Stored items:
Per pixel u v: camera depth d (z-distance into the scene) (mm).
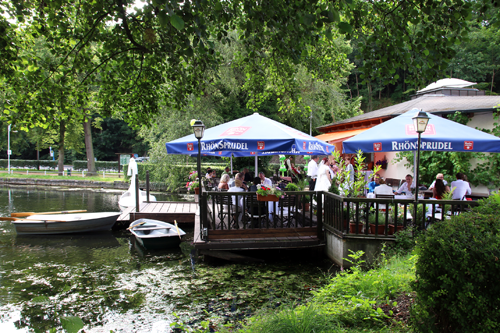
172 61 5359
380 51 4406
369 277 4938
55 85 5414
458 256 2875
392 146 7574
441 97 16859
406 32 4344
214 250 7844
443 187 8156
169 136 22219
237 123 9375
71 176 32344
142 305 5738
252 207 8109
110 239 11219
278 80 7430
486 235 2893
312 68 7656
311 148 8422
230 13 4434
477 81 42000
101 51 5898
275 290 6062
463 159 12898
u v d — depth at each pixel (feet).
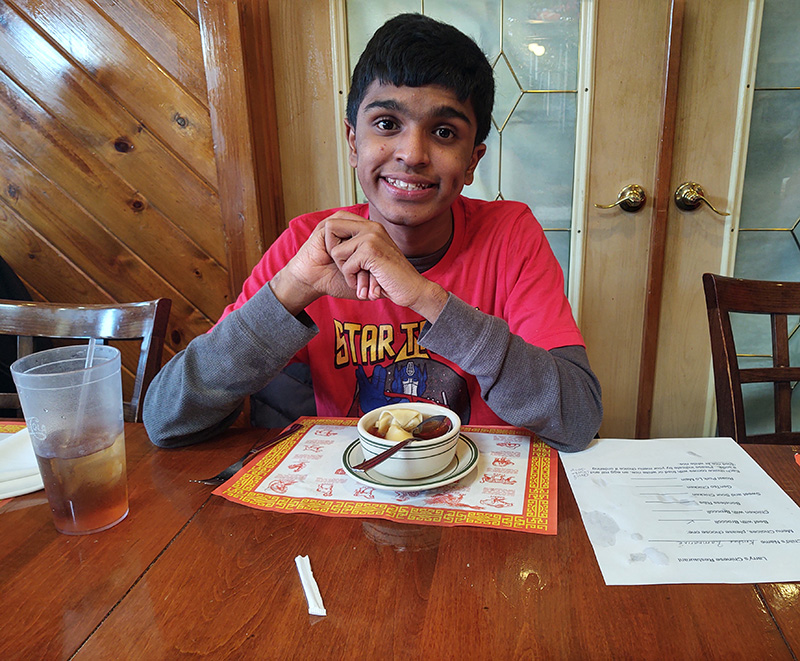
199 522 2.19
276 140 5.98
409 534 2.06
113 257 6.31
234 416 3.07
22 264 6.41
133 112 5.86
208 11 5.37
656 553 1.91
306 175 6.09
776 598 1.70
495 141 5.86
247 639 1.61
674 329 6.07
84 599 1.78
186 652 1.57
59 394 2.01
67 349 2.44
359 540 2.04
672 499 2.23
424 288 2.66
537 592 1.76
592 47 5.47
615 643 1.56
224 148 5.68
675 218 5.81
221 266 6.19
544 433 2.65
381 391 3.51
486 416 3.56
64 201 6.19
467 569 1.87
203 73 5.67
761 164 5.67
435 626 1.64
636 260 5.96
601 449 2.67
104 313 3.58
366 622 1.66
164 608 1.74
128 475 2.59
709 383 6.16
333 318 3.59
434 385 3.48
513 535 2.03
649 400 6.14
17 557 2.00
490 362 2.60
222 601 1.76
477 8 5.57
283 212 6.21
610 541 1.99
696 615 1.65
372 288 2.74
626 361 6.22
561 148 5.81
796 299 3.49
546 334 3.03
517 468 2.51
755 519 2.08
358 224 2.73
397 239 3.37
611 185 5.80
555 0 5.46
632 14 5.39
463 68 2.81
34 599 1.79
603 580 1.80
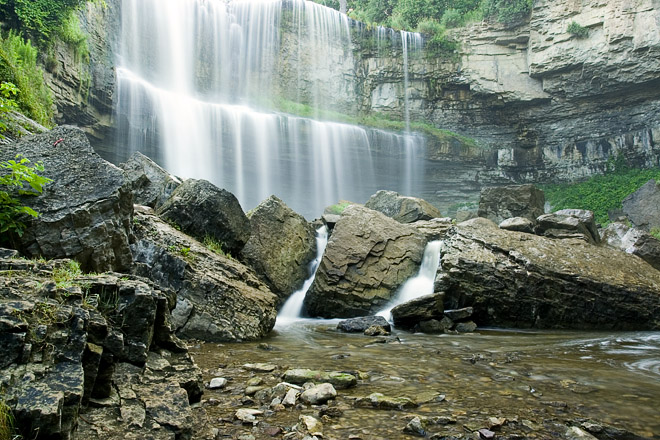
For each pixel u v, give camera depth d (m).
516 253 11.75
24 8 17.83
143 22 27.66
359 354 7.18
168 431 2.83
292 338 8.98
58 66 19.61
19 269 3.21
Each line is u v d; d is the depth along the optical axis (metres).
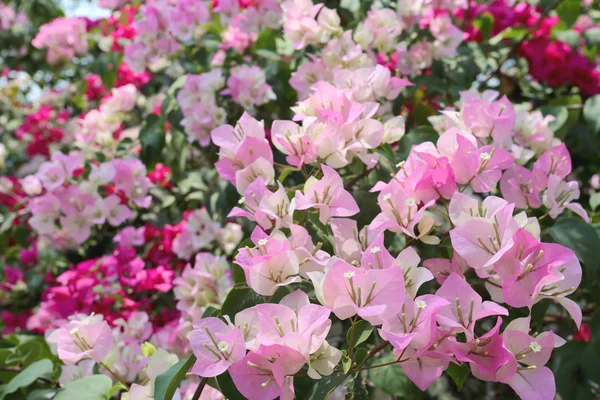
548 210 0.69
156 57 1.13
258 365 0.55
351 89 0.72
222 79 0.99
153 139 1.07
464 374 0.61
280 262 0.58
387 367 0.77
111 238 1.26
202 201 1.22
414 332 0.54
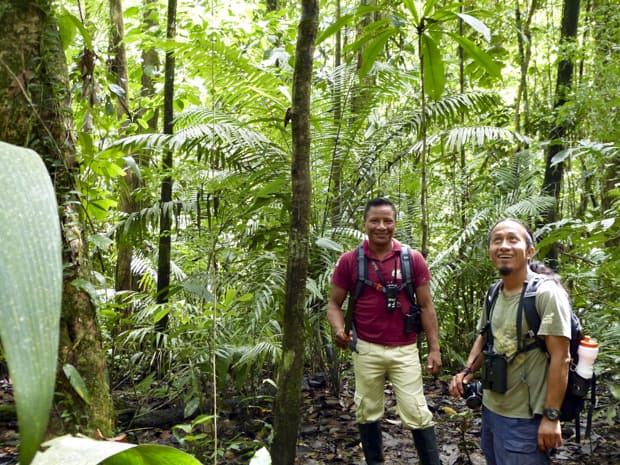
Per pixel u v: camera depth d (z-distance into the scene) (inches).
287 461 113.8
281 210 174.9
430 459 124.1
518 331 90.3
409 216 223.8
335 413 169.2
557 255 185.9
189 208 172.1
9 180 16.4
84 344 85.0
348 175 198.5
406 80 195.9
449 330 216.2
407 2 121.3
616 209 141.3
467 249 206.8
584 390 87.7
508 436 92.0
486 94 197.5
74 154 90.4
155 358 174.2
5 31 80.8
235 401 163.2
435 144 197.9
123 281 198.7
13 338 13.8
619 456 135.1
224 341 154.9
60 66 87.7
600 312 150.0
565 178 295.9
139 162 193.0
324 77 196.1
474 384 106.5
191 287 135.3
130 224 171.5
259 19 261.0
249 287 165.2
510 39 277.9
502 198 211.2
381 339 126.9
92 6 211.0
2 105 80.6
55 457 22.4
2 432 139.9
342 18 118.4
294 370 113.9
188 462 25.9
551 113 205.9
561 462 133.6
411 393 125.1
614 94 187.3
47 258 15.3
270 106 179.9
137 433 146.9
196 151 179.8
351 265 129.3
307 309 178.4
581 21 293.9
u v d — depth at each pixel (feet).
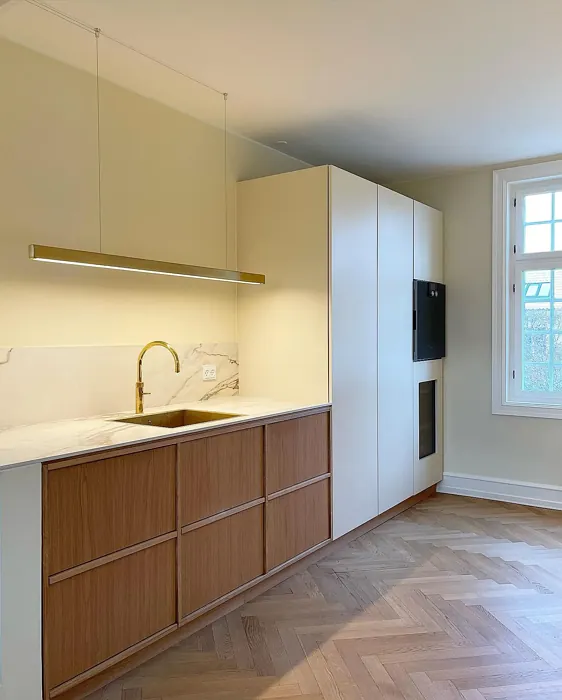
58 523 6.42
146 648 7.72
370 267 12.29
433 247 15.14
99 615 6.91
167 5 7.50
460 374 15.60
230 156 12.13
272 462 9.71
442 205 15.75
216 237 11.77
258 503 9.40
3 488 5.90
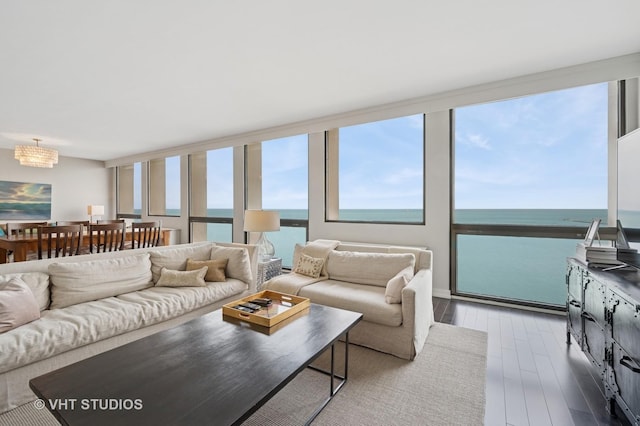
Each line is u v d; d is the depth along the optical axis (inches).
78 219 293.0
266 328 66.8
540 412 63.2
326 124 172.6
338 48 99.0
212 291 106.2
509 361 83.8
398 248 119.6
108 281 95.1
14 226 165.2
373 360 84.6
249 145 215.0
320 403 65.4
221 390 44.2
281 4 76.9
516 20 84.1
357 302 93.1
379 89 133.5
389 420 60.6
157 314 87.7
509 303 128.7
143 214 280.1
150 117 171.8
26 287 76.4
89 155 285.7
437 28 88.0
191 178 248.8
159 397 42.4
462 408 64.2
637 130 77.6
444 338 98.4
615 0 75.5
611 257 78.0
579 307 81.5
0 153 245.8
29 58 102.5
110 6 76.2
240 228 214.7
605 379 64.0
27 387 63.7
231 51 100.2
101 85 126.0
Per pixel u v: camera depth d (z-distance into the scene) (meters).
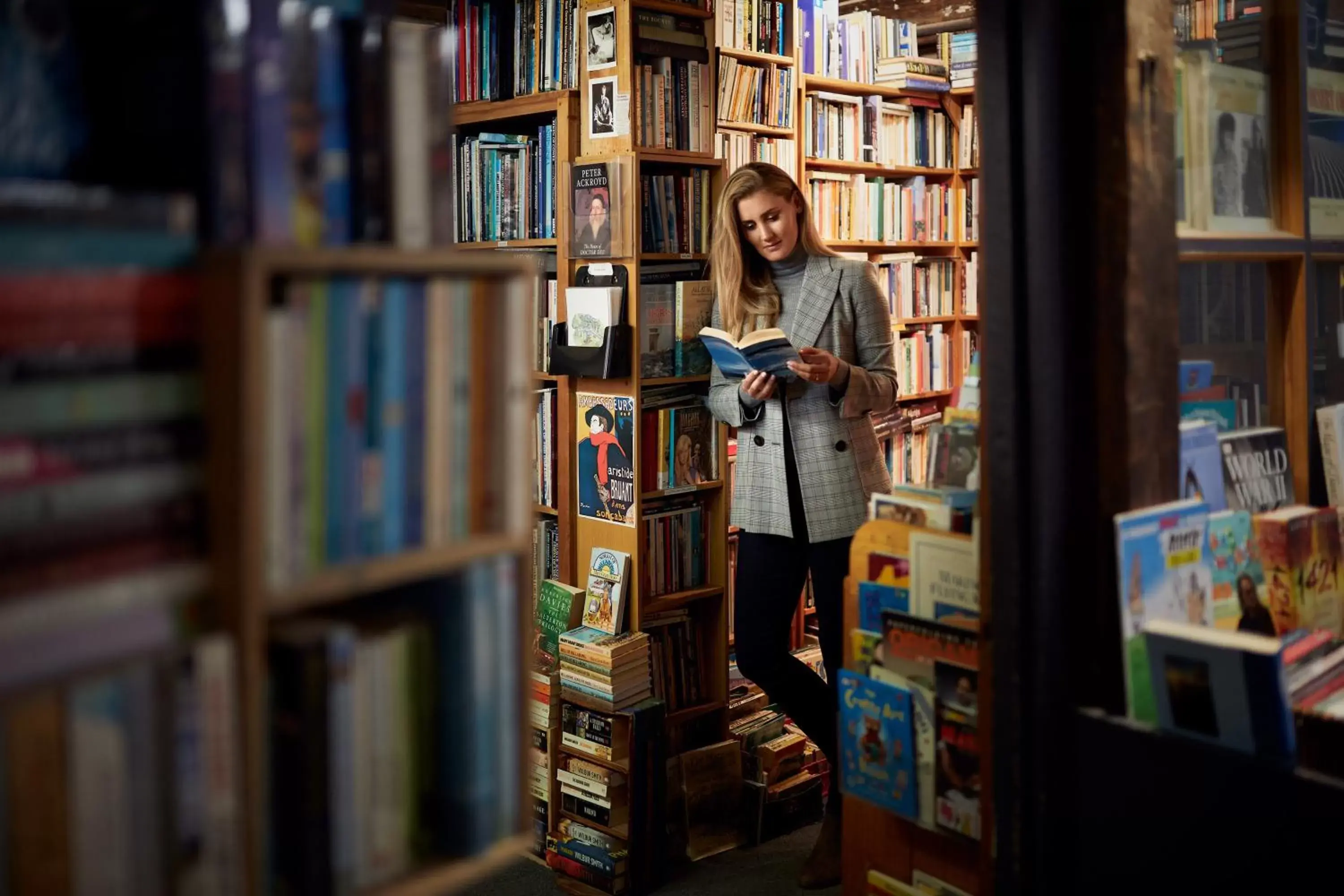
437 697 1.45
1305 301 2.21
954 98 5.58
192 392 1.17
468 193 3.99
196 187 1.20
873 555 2.25
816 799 3.88
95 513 1.09
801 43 4.64
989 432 1.92
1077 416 1.84
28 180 1.18
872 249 5.32
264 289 1.16
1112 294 1.80
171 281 1.15
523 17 3.74
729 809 3.68
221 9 1.18
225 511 1.18
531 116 3.88
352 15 1.39
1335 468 2.25
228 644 1.17
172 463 1.16
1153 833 1.79
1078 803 1.88
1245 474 2.10
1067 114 1.80
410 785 1.43
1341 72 2.29
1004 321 1.87
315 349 1.24
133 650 1.13
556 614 3.60
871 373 3.24
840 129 4.91
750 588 3.35
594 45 3.48
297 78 1.26
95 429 1.09
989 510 1.93
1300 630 2.02
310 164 1.28
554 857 3.52
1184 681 1.71
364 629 1.42
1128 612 1.79
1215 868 1.73
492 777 1.46
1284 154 2.20
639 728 3.38
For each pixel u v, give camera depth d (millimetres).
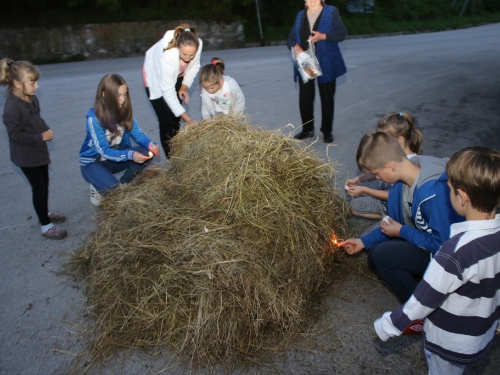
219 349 2479
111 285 2775
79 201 4422
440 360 1952
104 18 17328
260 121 6629
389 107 7227
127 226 3039
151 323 2559
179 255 2691
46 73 12031
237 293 2537
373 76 9609
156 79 4297
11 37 15367
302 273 2787
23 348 2611
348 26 23938
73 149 5820
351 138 5828
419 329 2521
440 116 6719
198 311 2518
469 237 1700
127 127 3934
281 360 2467
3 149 5918
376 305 2887
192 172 3207
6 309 2930
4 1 15797
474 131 6039
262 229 2764
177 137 3742
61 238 3752
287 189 2984
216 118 3691
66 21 16484
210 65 3992
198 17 19125
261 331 2582
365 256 3314
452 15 32469
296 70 5512
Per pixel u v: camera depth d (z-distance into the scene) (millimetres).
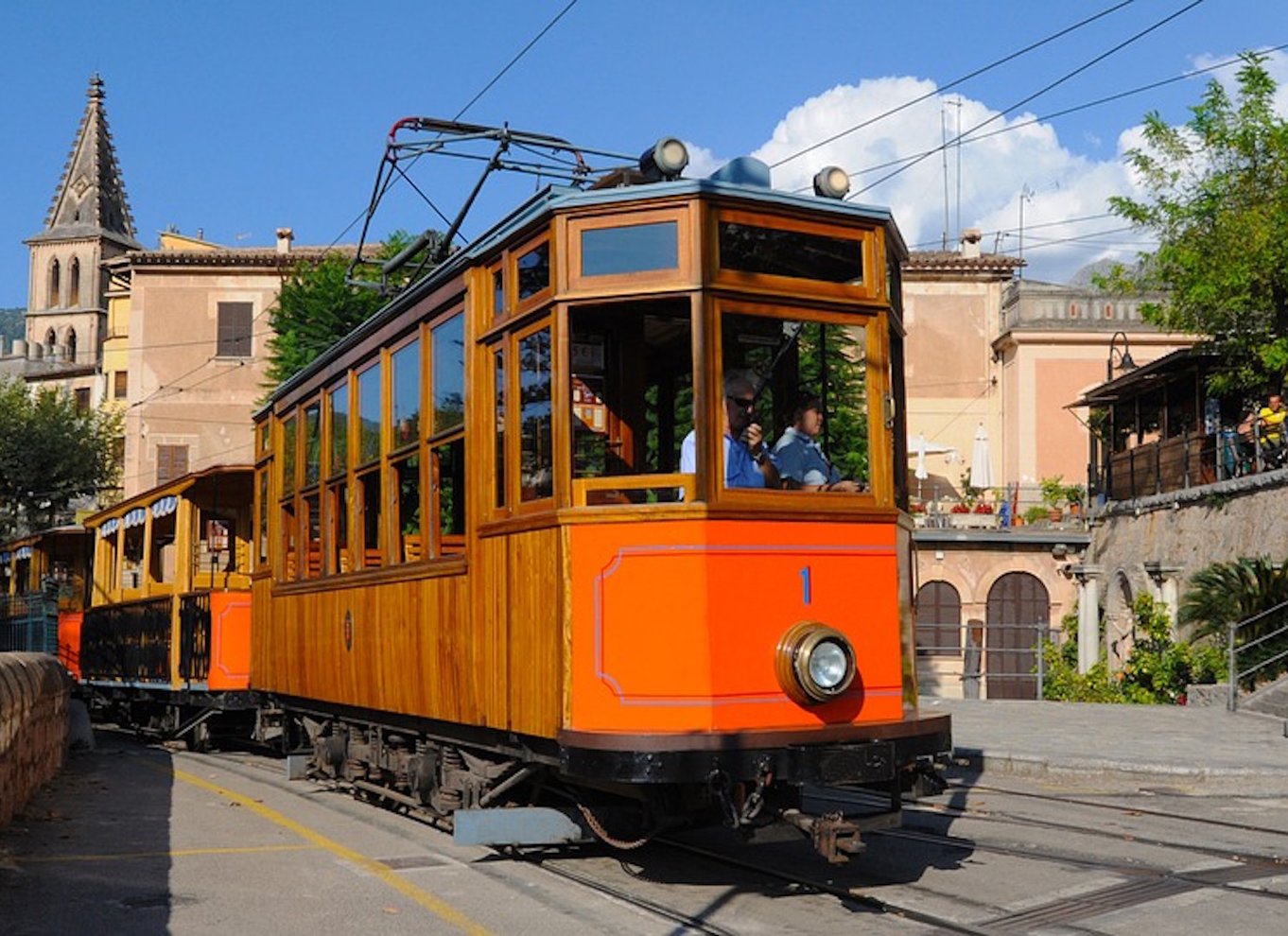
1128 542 29969
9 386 48938
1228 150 23344
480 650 8742
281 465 14258
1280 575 21219
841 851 7359
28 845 9711
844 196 8328
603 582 7617
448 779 9898
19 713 11148
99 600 23875
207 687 17219
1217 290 22734
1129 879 8352
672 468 8023
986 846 9508
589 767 7461
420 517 9875
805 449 7988
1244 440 25359
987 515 38344
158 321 47438
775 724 7543
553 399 7891
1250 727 17656
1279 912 7453
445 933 7023
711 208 7688
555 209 7891
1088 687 24406
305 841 9938
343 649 11680
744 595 7547
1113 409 32906
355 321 34875
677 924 7219
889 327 8234
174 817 11242
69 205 98688
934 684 35594
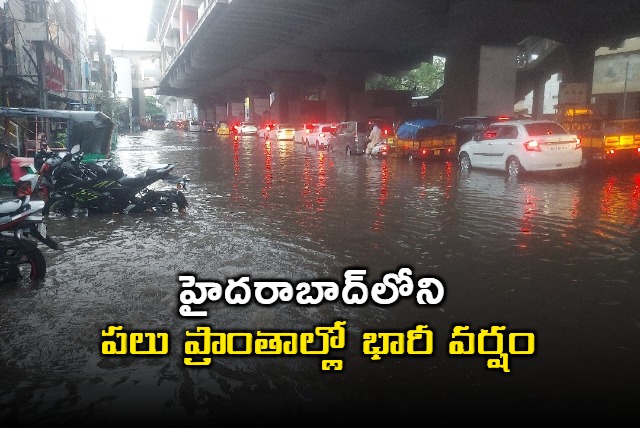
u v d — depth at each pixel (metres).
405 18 31.20
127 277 5.96
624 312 4.85
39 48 22.77
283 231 8.34
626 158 15.95
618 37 34.81
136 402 3.44
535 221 8.94
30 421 3.23
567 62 37.00
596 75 44.53
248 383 3.68
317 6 32.03
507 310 4.93
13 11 23.73
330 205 10.79
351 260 6.62
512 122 15.63
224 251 7.09
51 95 26.53
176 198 10.26
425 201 11.17
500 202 10.92
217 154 27.55
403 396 3.50
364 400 3.45
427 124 21.77
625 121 16.12
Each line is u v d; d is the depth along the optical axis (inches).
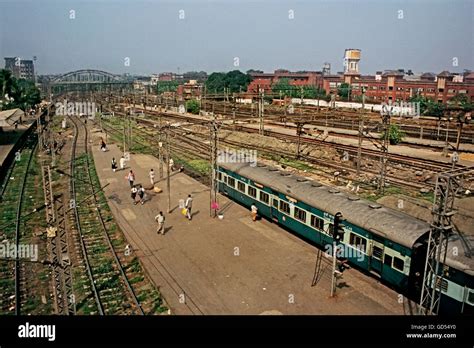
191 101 3700.8
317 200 977.5
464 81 3961.6
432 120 2625.5
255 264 904.9
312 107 3225.9
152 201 1364.4
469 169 681.6
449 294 682.8
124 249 1003.9
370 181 1518.2
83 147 2466.8
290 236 1072.2
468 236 747.4
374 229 821.9
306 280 834.8
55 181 1694.1
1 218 1227.9
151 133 2849.4
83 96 4977.9
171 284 819.4
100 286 830.5
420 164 1583.4
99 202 1382.9
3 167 1748.3
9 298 796.6
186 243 1019.3
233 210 1279.5
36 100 4404.5
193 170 1822.1
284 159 1941.4
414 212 1171.3
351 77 4537.4
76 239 1080.2
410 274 750.5
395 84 4008.4
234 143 2346.2
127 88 4926.2
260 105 2674.7
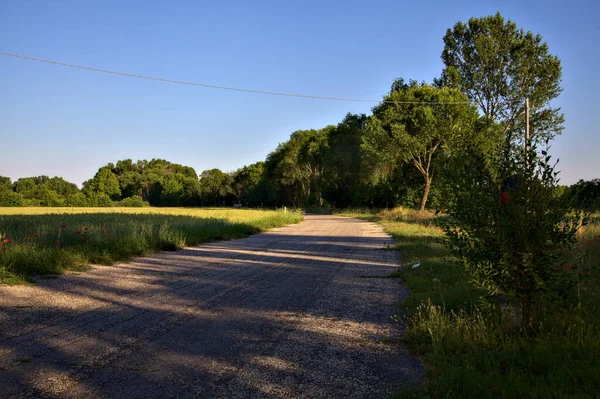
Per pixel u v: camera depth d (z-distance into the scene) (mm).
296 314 6719
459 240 5391
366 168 44875
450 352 4738
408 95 40500
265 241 19578
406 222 32500
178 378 4121
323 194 74625
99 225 18516
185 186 124312
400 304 7234
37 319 5988
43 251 10250
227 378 4152
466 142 5824
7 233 13109
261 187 103438
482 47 40750
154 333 5551
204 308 6977
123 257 12508
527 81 40281
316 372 4367
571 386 3572
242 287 8797
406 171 49219
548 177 5059
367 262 12688
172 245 15508
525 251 4930
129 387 3881
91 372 4199
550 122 39594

**WORK TO BE COMPLETED:** Among the lines above, find those holding "camera" and copy each one.

**ANSWER TO THIS TASK:**
Per pixel u v: camera depth d (z-distance into the scene) (mm).
For each pixel u v, give camera depth d (m).
Per pixel u v: camera depth d (z-distance into the scene) (inches).
Per pixel u v: camera depth d (z-distance into the scene) (meters).
For each pixel u v, give camera depth d (millimetres).
Per pixel u v: camera depth d (z-distance into the scene) (millimetres).
Per pixel u v: camera depth d (z-distance into the scene) (mm).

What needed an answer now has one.